TASK ITEM
Write out every line of the data below exactly as it appears. Leave the pictures out of your answer.

----

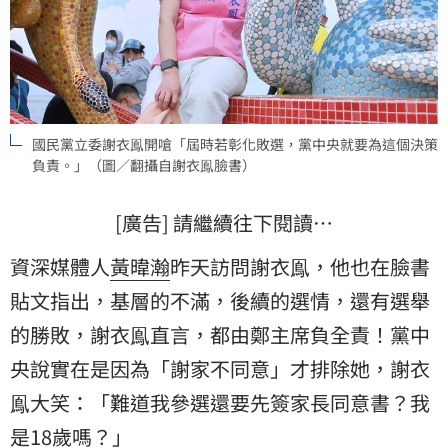
國民黨立委謝衣鳯開嗆「屆時若彰化敗選，黨中央就要為這個決策
負責。」（圖／翻攝自謝衣鳯臉書）
[廣告] 請繼續往下閱讀…
資深媒體人
黃暐瀚
昨天訪問謝衣鳯，他也在臉書
貼文指出，基層的不滿，後續的選情，還有選舉
的勝敗，謝衣鳯直言，都由鄭主席負全責！黨中
央說實在是因為「謝家不同意」才排除她，謝衣
鳯大笑：「難道我參選還要先簽家長同意書？我
是18歲嗎？」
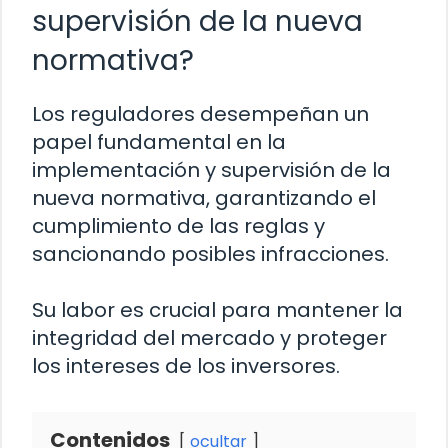
supervisión de la nueva
normativa?
Los reguladores desempeñan un
papel fundamental en la
implementación y supervisión de la
nueva normativa, garantizando el
cumplimiento de las reglas y
sancionando posibles infracciones.
Su labor es crucial para mantener la
integridad del mercado y proteger
los intereses de los inversores.
Contenidos
ocultar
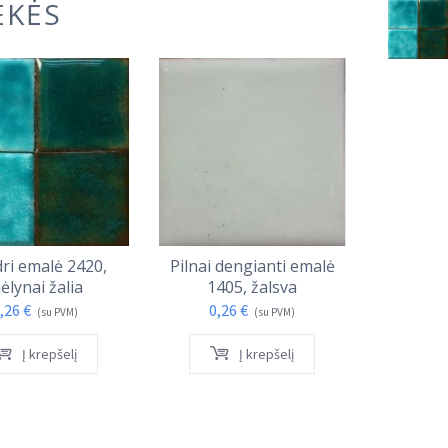
EKĖS
dri emalė 2420,
Pilnai dengianti emalė
Pilnai d
ėlynai žalia
1405, žalsva
166
,26
€
0,26
€
0,
(su PVM)
(su PVM)
Į krepšelį
Į krepšelį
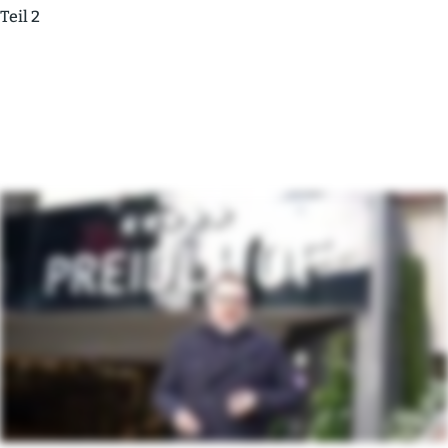
Teil 2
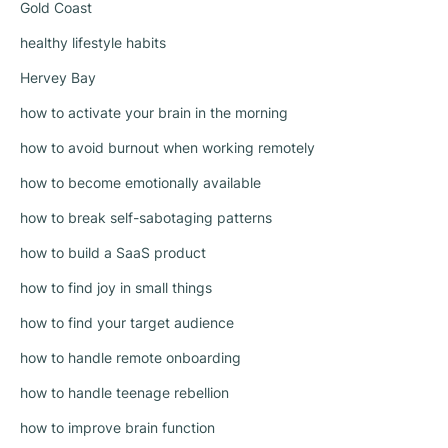
Gold Coast
healthy lifestyle habits
Hervey Bay
how to activate your brain in the morning
how to avoid burnout when working remotely
how to become emotionally available
how to break self-sabotaging patterns
how to build a SaaS product
how to find joy in small things
how to find your target audience
how to handle remote onboarding
how to handle teenage rebellion
how to improve brain function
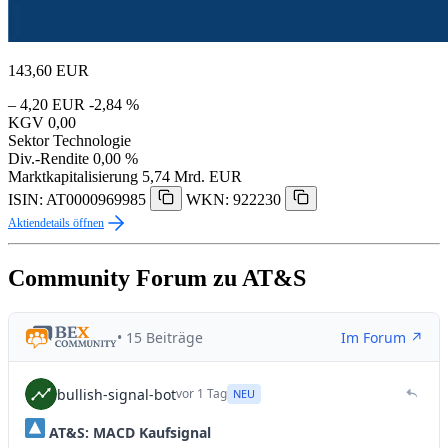
143,60
EUR
– 4,20 EUR
-2,84 %
KGV
0,00
Sektor
Technologie
Div.-Rendite
0,00 %
Marktkapitalisierung
5,74 Mrd. EUR
ISIN: AT0000969985
WKN: 922230
Aktiendetails öffnen
Community Forum zu AT&S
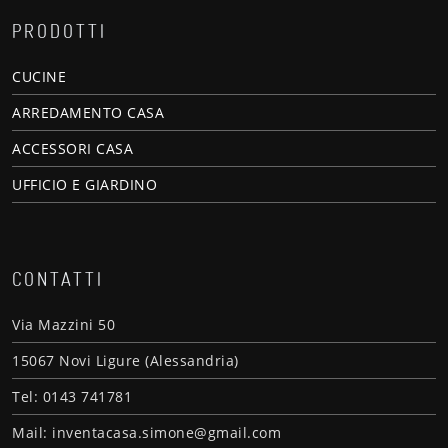
PRODOTTI
CUCINE
ARREDAMENTO CASA
ACCESSORI CASA
UFFICIO E GIARDINO
CONTATTI
Via Mazzini 50
15067 Novi Ligure (Alessandria)
Tel: 0143 741781
Mail: inventacasa.simone@gmail.com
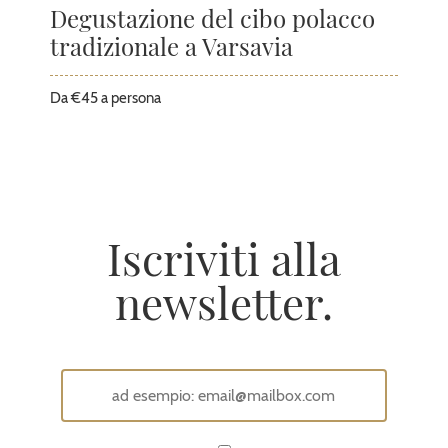
Degustazione del cibo polacco
tradizionale a Varsavia
Da €45 a persona
Iscriviti alla
newsletter.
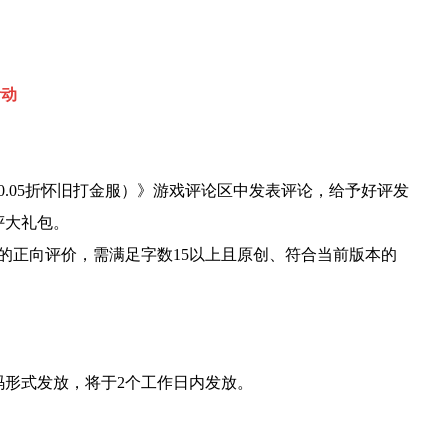
活动
0.05折怀旧打金服）》游戏评论区中发表评论，给予好评发
评大礼包。
的正向评价，需满足字数15以上且原创、符合当前版本的
码形式发放，将于2个工作日内发放。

----

WRITTEN ANSWER
國民黨立委謝衣鳯開嗆「屆時若彰化敗選，黨中央就要為這個決策
負責。」（圖／翻攝自謝衣鳯臉書）
[廣告] 請繼續往下閱讀…
資深媒體人
黃暐瀚
昨天訪問謝衣鳯，他也在臉書
貼文指出，基層的不滿，後續的選情，還有選舉
的勝敗，謝衣鳯直言，都由鄭主席負全責！黨中
央說實在是因為「謝家不同意」才排除她，謝衣
鳯大笑：「難道我參選還要先簽家長同意書？我
是18歲嗎？」
supervisión de la nueva
normativa?
Los reguladores desempeñan un
papel fundamental en la
implementación y supervisión de la
nueva normativa, garantizando el
cumplimiento de las reglas y
sancionando posibles infracciones.
Su labor es crucial para mantener la
integridad del mercado y proteger
los intereses de los inversores.
Contenidos
ocultar
EKĖS
dri emalė 2420,
Pilnai dengianti emalė
Pilnai d
ėlynai žalia
1405, žalsva
166
,26
€
0,26
€
0,
(su PVM)
(su PVM)
Į krepšelį
Į krepšelį
Teil 2
Gold Coast
healthy lifestyle habits
Hervey Bay
how to activate your brain in the morning
how to avoid burnout when working remotely
how to become emotionally available
how to break self-sabotaging patterns
how to build a SaaS product
how to find joy in small things
how to find your target audience
how to handle remote onboarding
how to handle teenage rebellion
how to improve brain function
143,60
EUR
– 4,20 EUR
-2,84 %
KGV
0,00
Sektor
Technologie
Div.-Rendite
0,00 %
Marktkapitalisierung
5,74 Mrd. EUR
ISIN: AT0000969985
WKN: 922230
Aktiendetails öffnen
Community Forum zu AT&S
PRODOTTI
CUCINE
ARREDAMENTO CASA
ACCESSORI CASA
UFFICIO E GIARDINO
CONTATTI
Via Mazzini 50
15067 Novi Ligure (Alessandria)
Tel: 0143 741781
Mail: inventacasa.simone@gmail.com
Degustazione del cibo polacco
tradizionale a Varsavia
Da €45 a persona
Iscriviti alla
newsletter.
活动
0.05折怀旧打金服）》游戏评论区中发表评论，给予好评发
评大礼包。
的正向评价，需满足字数15以上且原创、符合当前版本的
码形式发放，将于2个工作日内发放。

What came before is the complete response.